* **Written task 1**
Pick out each line in the entries that contains the string "NewBodyOperationType", and copy those lines.

___ Document

Very good data available at following:

http://en.wikipedia.org/wiki/Mary_Henrietta_Kingsley

http://www.royalafricansociety.org/history/history/mary_kingsley

http://africanhistory.about.com/library/biographies/blbio-marykingsley.htm



For others who do not want to go to links and want to read here only:

In 1897 Mary Kingsley had completed her two momentous journeys to West Africa and spoke of the need for an African society that would bring together the disparate interests - academics, friends, political alliances and traders - she had 'collected' since her first visit to Africa in 1892. She envisaged the society as a place where men from all areas of commitment and interest could meet, exchange opinions and formulate alternatives to government policy, which she saw as harmful to traditional African custom and culture. It would also be a forum which would inspire serious ethnological study. Kingsley never organised a meeting; indeed the society would not be formed until a year after her death in 1900 at the age of 38. Granted a Royal Charter in 1968 it would later become known as The Royal African Society.

Mary Henrietta Kingsley was a contradictory character. Born in Highbury, London in 1862, only four days after her parents were married, she grew up as the emotional mainstay of her small family whilst from a young age fostering a deep desire for escape and exploration. Dr George Kingsley, Mary's father, was the subject of both Mary's anger and admiration. He was rarely in England but his books and passion for travel deeply influenced Mary. She devoured books in his library particularly those about 'hostile savages' and 'exotic lands' and took her inspiration from daring male travellers like de Brazza and Du Chaillu. She wrote of her childhood in her first book 'Travels in West Africa', "I had a great amusing world of my own other people did not know or care about - that was the books in my father's library".
Mary Kingsley

In many ways Kingsley was a typically dutiful Victorian woman. She never had a formal education and until she was 30 she dedicated her life to nursing her sick mother and steering her feckless brother Charley through endless difficulties. However, five weeks after her mother died in 1892 (her father had unexpectedly died six weeks earlier) she sailed to Las Palmas in the Canaries and then onto Sierra Leone determined to experience the adventure she craved whilst growing up. It is difficult to get a sense of the real Mary Kingsley from her books alone as she expressed very different motivations in her public writing to those in her private letters and conversations. It is often presumed she went to West Africa to finish her father's book on religious fetish (a book which was, in fact, never started), yet in a private letter a more confidential account was aired. She confessed that she had gone to West Africa "to die" but instead found that "West Africa amused and was kind to me, scientifically interesting and did not want to kill me just then".

______
___ Entries shown

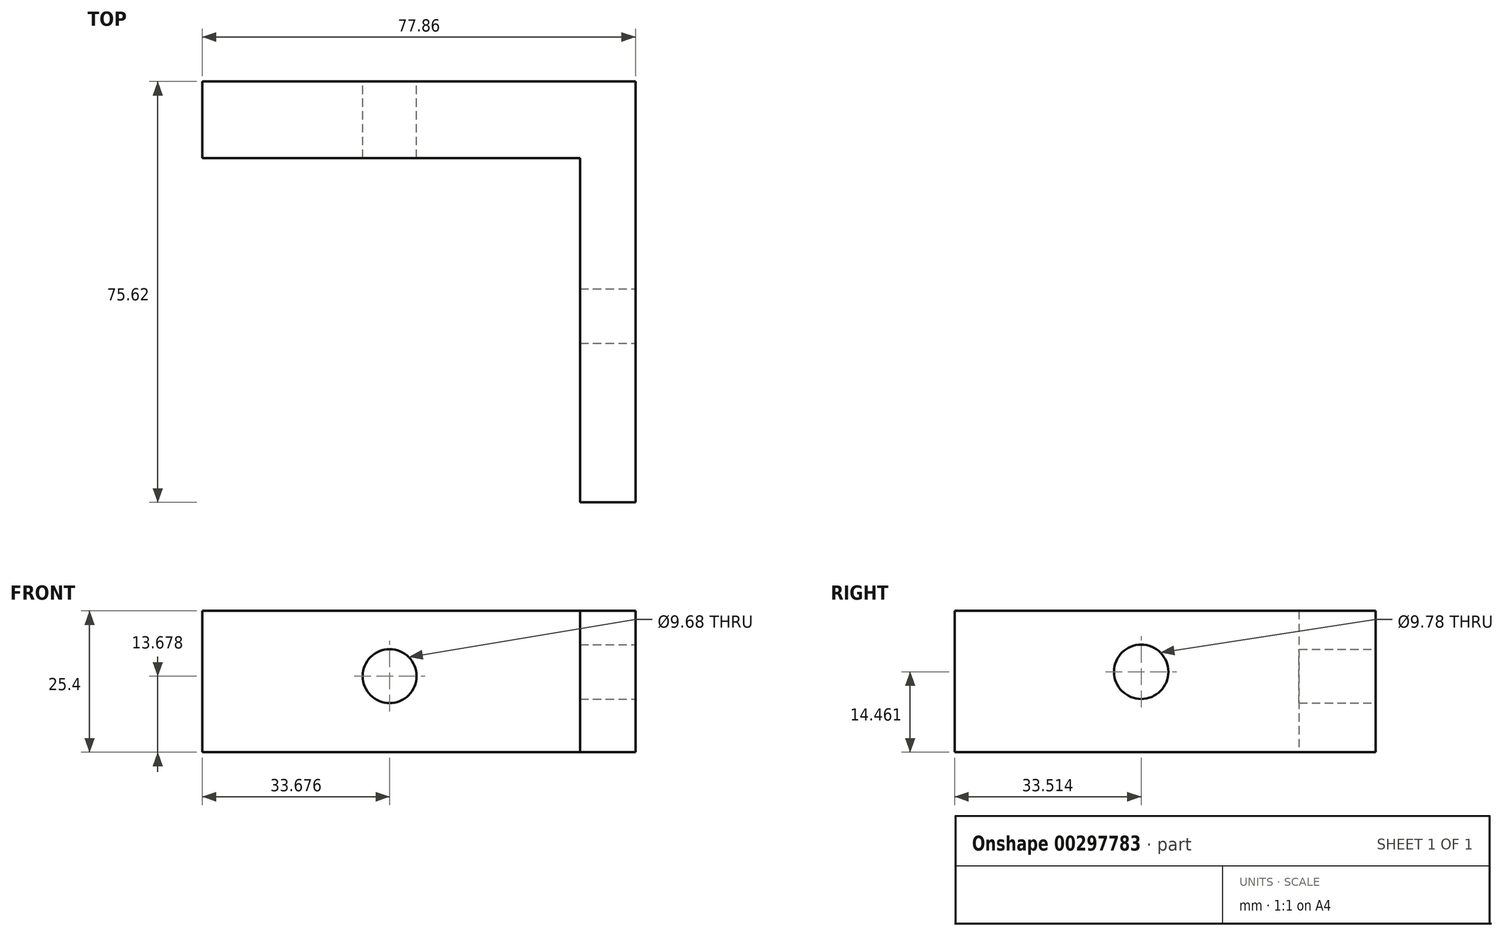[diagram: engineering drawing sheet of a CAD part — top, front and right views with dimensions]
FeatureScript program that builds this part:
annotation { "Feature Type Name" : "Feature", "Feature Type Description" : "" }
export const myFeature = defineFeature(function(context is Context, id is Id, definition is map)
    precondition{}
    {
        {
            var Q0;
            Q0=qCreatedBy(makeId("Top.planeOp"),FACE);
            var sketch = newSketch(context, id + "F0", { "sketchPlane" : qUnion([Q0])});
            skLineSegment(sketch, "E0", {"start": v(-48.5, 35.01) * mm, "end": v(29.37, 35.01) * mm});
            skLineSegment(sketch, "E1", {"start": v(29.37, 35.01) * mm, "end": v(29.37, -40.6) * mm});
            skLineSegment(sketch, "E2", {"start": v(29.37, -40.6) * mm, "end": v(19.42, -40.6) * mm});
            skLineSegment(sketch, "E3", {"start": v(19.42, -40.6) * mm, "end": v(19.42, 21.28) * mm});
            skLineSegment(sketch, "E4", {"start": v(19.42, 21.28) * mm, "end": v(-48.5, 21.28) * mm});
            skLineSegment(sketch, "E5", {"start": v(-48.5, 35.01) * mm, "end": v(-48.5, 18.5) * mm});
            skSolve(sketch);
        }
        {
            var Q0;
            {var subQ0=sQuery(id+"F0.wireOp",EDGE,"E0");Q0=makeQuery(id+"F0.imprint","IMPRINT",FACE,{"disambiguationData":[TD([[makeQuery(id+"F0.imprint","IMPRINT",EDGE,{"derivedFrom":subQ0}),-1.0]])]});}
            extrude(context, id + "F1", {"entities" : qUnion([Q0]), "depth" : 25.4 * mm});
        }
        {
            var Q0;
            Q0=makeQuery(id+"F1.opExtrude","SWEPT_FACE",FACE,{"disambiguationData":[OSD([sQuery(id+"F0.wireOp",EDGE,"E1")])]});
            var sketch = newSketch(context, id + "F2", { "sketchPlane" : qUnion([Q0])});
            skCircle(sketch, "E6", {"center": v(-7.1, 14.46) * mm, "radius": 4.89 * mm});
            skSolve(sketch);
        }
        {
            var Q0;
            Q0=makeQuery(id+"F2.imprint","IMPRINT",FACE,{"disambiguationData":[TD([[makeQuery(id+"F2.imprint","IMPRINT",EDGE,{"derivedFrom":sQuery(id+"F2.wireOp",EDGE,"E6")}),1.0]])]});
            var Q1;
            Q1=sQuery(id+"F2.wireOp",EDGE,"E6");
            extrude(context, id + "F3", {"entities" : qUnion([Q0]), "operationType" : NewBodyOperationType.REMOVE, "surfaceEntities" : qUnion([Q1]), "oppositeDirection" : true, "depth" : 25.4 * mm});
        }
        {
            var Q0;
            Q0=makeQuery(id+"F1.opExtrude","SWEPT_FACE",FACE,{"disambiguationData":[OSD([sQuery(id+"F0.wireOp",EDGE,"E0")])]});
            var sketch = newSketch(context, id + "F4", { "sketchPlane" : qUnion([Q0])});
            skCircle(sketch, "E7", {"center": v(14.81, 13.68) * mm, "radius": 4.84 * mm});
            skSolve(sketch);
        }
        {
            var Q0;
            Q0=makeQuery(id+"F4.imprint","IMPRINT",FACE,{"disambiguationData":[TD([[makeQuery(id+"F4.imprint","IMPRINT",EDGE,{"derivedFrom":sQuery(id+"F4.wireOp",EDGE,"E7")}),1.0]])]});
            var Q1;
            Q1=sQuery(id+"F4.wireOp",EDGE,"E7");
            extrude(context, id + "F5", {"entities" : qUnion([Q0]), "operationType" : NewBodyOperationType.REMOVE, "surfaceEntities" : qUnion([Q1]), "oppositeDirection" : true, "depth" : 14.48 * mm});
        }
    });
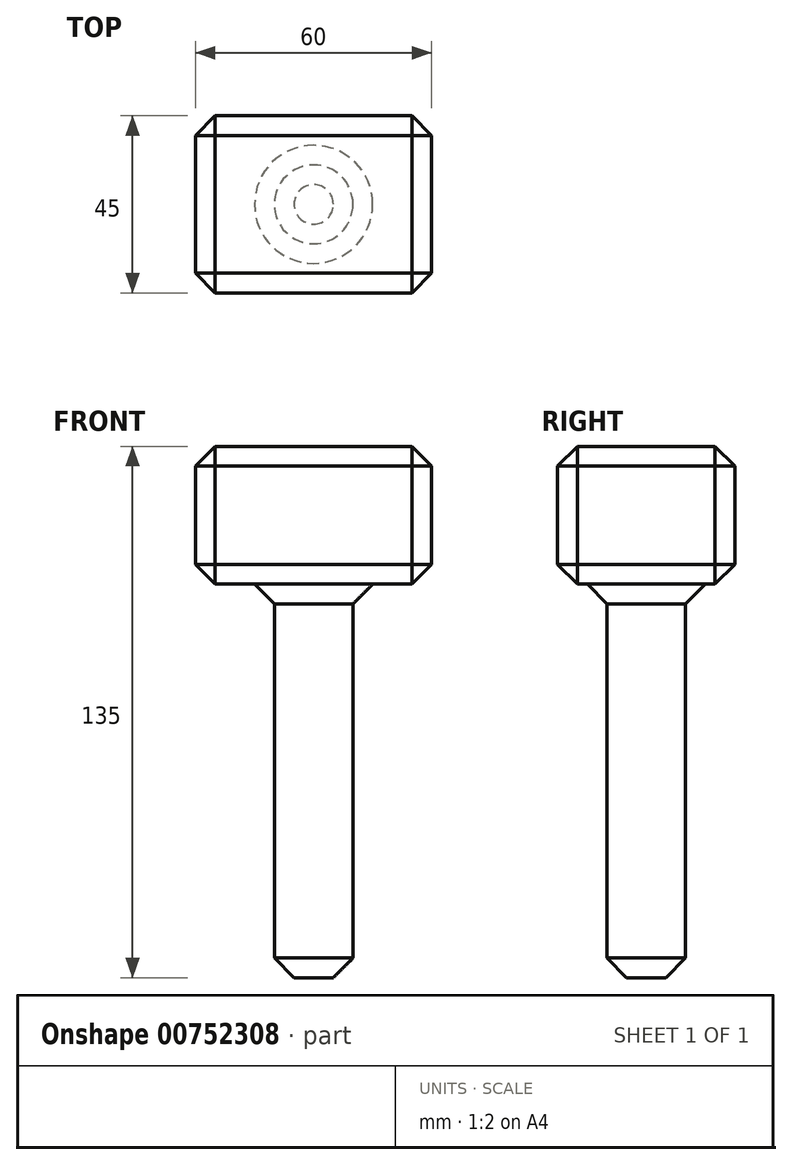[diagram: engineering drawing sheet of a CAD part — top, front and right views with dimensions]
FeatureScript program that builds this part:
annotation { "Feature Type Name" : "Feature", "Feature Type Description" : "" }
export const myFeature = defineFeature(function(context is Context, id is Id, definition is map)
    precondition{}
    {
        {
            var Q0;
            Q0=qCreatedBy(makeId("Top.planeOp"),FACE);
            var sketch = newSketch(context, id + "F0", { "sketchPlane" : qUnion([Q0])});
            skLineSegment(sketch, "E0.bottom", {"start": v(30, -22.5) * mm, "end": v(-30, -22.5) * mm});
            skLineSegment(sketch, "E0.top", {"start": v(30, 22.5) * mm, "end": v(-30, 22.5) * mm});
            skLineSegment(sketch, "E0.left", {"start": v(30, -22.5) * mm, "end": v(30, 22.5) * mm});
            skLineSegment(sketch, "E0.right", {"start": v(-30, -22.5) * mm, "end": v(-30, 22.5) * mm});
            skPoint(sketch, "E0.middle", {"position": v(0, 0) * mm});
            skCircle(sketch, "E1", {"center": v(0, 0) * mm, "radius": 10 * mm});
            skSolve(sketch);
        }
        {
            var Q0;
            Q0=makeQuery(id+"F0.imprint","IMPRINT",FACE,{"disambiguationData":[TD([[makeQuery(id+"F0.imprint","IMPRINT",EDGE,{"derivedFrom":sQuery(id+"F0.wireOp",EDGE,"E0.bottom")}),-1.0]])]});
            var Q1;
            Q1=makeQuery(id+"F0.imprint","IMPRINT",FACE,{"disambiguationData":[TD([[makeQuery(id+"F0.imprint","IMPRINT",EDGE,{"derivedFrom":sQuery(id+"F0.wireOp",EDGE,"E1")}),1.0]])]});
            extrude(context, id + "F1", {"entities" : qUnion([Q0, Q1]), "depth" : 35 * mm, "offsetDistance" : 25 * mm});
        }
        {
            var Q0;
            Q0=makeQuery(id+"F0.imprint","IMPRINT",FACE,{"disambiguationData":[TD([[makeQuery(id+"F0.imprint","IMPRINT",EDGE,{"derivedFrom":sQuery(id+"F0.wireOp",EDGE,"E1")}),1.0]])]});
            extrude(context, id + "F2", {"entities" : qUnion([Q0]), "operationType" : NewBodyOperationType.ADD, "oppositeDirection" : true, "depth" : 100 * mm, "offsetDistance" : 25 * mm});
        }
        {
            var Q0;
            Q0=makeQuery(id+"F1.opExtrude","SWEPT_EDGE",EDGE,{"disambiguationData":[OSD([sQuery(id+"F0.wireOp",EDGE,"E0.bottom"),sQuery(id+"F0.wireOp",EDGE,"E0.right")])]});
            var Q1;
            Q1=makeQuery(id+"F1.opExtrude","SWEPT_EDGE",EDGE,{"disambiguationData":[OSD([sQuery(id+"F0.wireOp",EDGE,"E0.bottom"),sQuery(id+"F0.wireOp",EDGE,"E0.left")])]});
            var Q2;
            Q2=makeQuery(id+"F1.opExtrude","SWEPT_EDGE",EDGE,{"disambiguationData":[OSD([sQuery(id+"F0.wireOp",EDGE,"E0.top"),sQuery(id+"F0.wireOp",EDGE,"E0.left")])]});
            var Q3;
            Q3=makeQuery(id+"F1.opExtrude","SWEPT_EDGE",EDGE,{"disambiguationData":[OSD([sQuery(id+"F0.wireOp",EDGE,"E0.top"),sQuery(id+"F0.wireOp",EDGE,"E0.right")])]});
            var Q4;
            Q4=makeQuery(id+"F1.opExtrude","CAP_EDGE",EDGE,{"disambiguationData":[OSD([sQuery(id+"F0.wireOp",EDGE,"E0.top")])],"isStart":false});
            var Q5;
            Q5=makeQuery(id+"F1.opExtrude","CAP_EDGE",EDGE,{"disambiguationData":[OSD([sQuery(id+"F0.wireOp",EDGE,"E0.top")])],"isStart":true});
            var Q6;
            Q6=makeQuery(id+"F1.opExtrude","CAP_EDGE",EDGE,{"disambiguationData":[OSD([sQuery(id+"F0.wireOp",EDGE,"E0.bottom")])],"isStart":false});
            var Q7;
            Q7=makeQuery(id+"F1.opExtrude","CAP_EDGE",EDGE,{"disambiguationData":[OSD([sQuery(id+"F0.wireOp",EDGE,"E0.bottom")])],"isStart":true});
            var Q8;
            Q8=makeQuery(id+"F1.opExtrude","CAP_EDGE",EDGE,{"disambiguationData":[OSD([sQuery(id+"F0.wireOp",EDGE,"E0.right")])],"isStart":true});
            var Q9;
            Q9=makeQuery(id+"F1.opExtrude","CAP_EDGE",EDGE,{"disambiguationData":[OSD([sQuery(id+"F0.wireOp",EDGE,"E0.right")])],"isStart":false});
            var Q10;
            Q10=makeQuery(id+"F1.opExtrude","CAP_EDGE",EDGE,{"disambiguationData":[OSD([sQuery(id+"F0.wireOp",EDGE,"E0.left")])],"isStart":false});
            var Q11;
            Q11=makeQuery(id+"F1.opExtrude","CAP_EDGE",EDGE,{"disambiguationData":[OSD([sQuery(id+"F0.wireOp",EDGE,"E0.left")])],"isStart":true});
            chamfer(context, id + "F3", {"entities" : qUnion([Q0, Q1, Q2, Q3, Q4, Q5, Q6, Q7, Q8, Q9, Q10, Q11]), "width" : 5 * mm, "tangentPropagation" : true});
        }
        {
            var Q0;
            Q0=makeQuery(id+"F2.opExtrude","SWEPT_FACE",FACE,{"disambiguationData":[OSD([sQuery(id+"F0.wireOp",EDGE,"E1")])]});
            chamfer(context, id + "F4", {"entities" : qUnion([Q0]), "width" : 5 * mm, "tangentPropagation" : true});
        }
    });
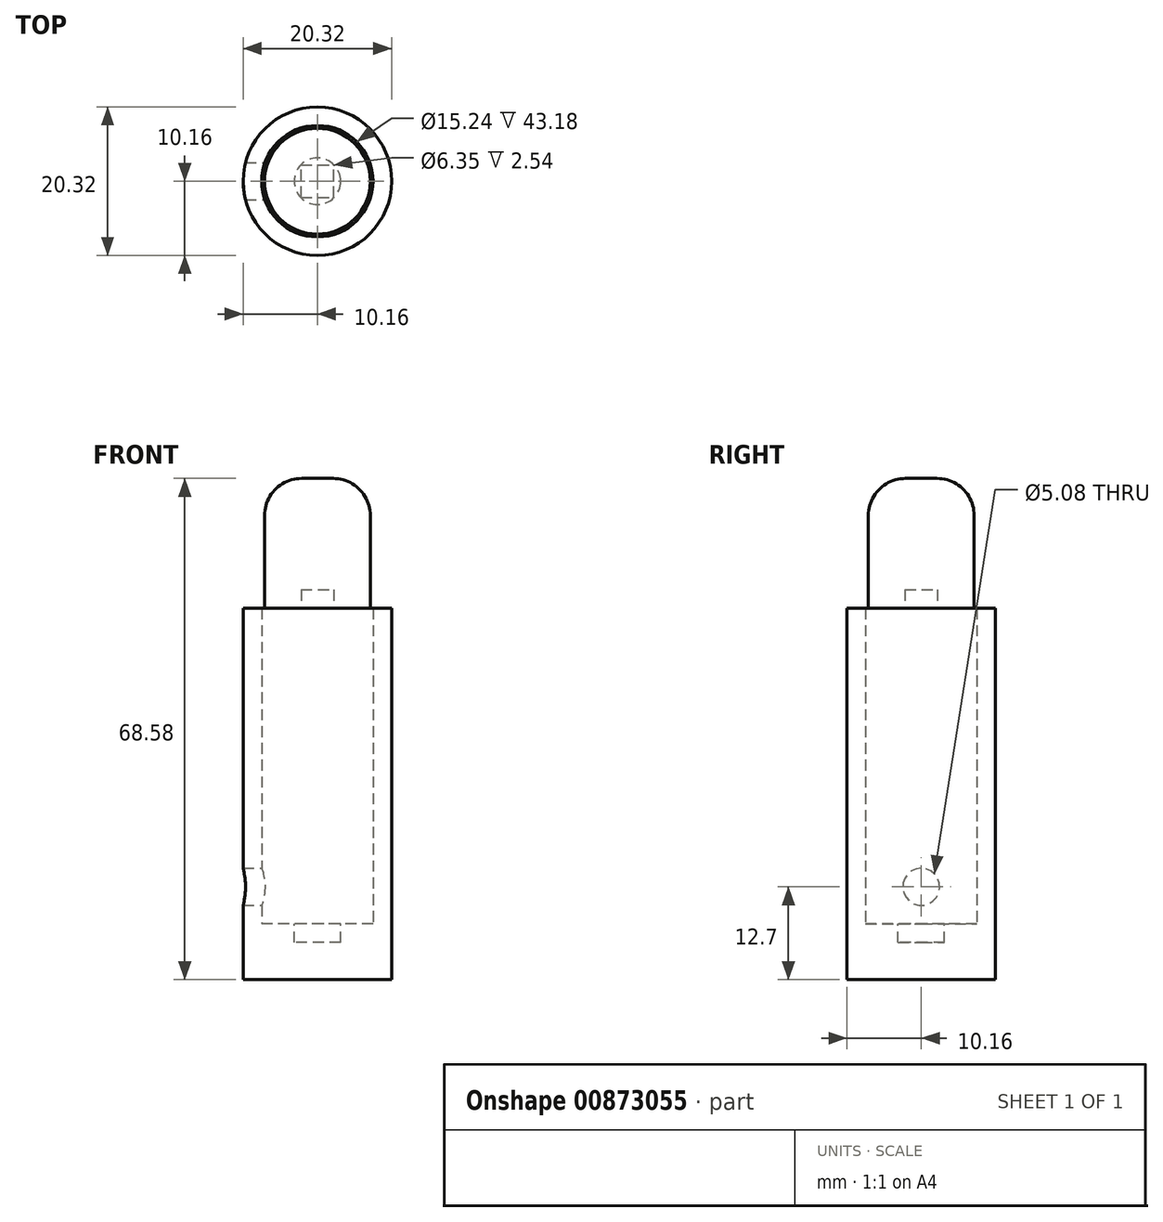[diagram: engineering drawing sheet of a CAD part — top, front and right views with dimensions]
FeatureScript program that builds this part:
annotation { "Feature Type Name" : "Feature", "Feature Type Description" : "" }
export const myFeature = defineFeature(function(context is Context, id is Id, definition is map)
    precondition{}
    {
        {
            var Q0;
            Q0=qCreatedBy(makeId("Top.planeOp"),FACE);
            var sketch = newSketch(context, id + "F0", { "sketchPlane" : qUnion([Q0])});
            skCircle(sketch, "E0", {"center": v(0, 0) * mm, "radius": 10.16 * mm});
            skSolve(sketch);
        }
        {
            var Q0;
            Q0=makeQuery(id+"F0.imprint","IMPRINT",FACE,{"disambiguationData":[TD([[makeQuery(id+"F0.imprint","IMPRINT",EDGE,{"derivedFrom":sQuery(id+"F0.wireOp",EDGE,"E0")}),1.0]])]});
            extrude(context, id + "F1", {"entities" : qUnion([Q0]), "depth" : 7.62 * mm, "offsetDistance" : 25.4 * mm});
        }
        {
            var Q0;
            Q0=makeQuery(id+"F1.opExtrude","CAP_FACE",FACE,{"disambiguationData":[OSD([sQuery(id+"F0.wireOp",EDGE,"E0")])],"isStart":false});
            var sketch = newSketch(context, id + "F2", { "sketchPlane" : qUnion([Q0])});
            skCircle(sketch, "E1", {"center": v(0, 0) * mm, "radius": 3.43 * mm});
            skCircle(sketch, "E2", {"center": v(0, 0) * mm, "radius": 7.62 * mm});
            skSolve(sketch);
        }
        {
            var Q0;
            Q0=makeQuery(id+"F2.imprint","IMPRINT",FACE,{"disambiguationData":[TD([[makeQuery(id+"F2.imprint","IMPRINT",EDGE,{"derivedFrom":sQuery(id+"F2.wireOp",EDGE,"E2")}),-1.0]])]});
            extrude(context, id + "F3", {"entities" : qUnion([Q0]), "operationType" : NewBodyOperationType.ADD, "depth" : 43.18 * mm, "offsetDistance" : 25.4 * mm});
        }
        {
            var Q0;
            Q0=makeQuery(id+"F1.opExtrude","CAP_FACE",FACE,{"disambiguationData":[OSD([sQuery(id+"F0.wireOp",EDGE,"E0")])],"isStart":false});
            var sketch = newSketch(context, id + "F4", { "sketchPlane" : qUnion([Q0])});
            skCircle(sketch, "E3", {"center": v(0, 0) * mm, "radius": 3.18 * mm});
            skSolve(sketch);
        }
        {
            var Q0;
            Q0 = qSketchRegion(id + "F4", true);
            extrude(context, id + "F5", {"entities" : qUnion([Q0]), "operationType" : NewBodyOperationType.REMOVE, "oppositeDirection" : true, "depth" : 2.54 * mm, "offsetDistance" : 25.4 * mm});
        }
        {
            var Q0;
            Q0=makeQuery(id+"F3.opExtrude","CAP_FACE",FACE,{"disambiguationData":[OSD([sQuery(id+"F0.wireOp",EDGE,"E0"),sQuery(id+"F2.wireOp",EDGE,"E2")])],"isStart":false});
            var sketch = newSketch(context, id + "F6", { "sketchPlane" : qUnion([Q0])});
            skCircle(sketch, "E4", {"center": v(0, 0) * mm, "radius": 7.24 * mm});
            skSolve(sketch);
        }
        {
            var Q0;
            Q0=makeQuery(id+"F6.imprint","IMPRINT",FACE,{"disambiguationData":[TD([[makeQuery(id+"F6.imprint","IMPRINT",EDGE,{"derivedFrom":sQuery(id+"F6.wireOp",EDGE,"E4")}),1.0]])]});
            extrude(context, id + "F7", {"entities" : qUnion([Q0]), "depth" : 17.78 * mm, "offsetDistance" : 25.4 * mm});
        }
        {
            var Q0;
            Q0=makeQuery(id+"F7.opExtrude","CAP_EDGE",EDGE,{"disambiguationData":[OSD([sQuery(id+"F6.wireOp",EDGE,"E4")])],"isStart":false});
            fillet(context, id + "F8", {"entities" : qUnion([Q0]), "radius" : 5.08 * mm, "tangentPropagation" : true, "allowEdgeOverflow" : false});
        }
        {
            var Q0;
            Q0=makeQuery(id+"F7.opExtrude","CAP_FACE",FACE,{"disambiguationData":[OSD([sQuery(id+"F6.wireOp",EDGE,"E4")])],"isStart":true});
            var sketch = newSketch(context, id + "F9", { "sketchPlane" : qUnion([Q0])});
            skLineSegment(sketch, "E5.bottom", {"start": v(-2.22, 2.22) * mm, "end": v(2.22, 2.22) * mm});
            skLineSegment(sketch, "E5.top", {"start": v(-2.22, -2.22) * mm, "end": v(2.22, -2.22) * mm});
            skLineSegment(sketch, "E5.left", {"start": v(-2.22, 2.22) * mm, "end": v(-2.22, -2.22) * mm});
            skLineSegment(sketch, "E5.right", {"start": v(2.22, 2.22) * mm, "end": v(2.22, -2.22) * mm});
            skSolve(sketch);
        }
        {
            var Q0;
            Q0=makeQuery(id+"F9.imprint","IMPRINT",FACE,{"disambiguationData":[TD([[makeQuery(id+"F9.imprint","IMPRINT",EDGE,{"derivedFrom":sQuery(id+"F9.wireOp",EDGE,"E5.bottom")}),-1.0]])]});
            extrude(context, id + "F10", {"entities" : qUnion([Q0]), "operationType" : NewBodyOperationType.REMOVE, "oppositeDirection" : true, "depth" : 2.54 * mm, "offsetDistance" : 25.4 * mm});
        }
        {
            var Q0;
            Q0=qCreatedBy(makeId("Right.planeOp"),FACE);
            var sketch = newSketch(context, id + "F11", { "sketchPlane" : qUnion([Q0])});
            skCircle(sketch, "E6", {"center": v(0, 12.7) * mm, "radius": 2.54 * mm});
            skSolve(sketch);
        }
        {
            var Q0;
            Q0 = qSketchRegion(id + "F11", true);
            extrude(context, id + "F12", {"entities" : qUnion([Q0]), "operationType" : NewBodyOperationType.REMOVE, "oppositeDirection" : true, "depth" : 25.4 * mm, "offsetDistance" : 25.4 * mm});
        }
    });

______

* **Written task 2**
Answer these from the Mary Kingsley passage above:
(a) In what year and where was Mary Kingsley born?
(b) In what year was the society granted a Royal Charter?
(c) Where did she first sail to five weeks after her mother died?

* **Exercise output 1**
            extrude(context, id + "F3", {"entities" : qUnion([Q0]), "operationType" : NewBodyOperationType.REMOVE, "surfaceEntities" : qUnion([Q1]), "oppositeDirection" : true, "depth" : 25.4 * mm});
            extrude(context, id + "F5", {"entities" : qUnion([Q0]), "operationType" : NewBodyOperationType.REMOVE, "surfaceEntities" : qUnion([Q1]), "oppositeDirection" : true, "depth" : 14.48 * mm});
            extrude(context, id + "F2", {"entities" : qUnion([Q0]), "operationType" : NewBodyOperationType.ADD, "oppositeDirection" : true, "depth" : 100 * mm, "offsetDistance" : 25 * mm});
            extrude(context, id + "F3", {"entities" : qUnion([Q0]), "operationType" : NewBodyOperationType.ADD, "depth" : 43.18 * mm, "offsetDistance" : 25.4 * mm});
            extrude(context, id + "F5", {"entities" : qUnion([Q0]), "operationType" : NewBodyOperationType.REMOVE, "oppositeDirection" : true, "depth" : 2.54 * mm, "offsetDistance" : 25.4 * mm});
            extrude(context, id + "F10", {"entities" : qUnion([Q0]), "operationType" : NewBodyOperationType.REMOVE, "oppositeDirection" : true, "depth" : 2.54 * mm, "offsetDistance" : 25.4 * mm});
            extrude(context, id + "F12", {"entities" : qUnion([Q0]), "operationType" : NewBodyOperationType.REMOVE, "oppositeDirection" : true, "depth" : 25.4 * mm, "offsetDistance" : 25.4 * mm});

* **Exercise output 2**
(a) 1862, in Highbury, London.
(b) 1968.
(c) Las Palmas in the Canaries.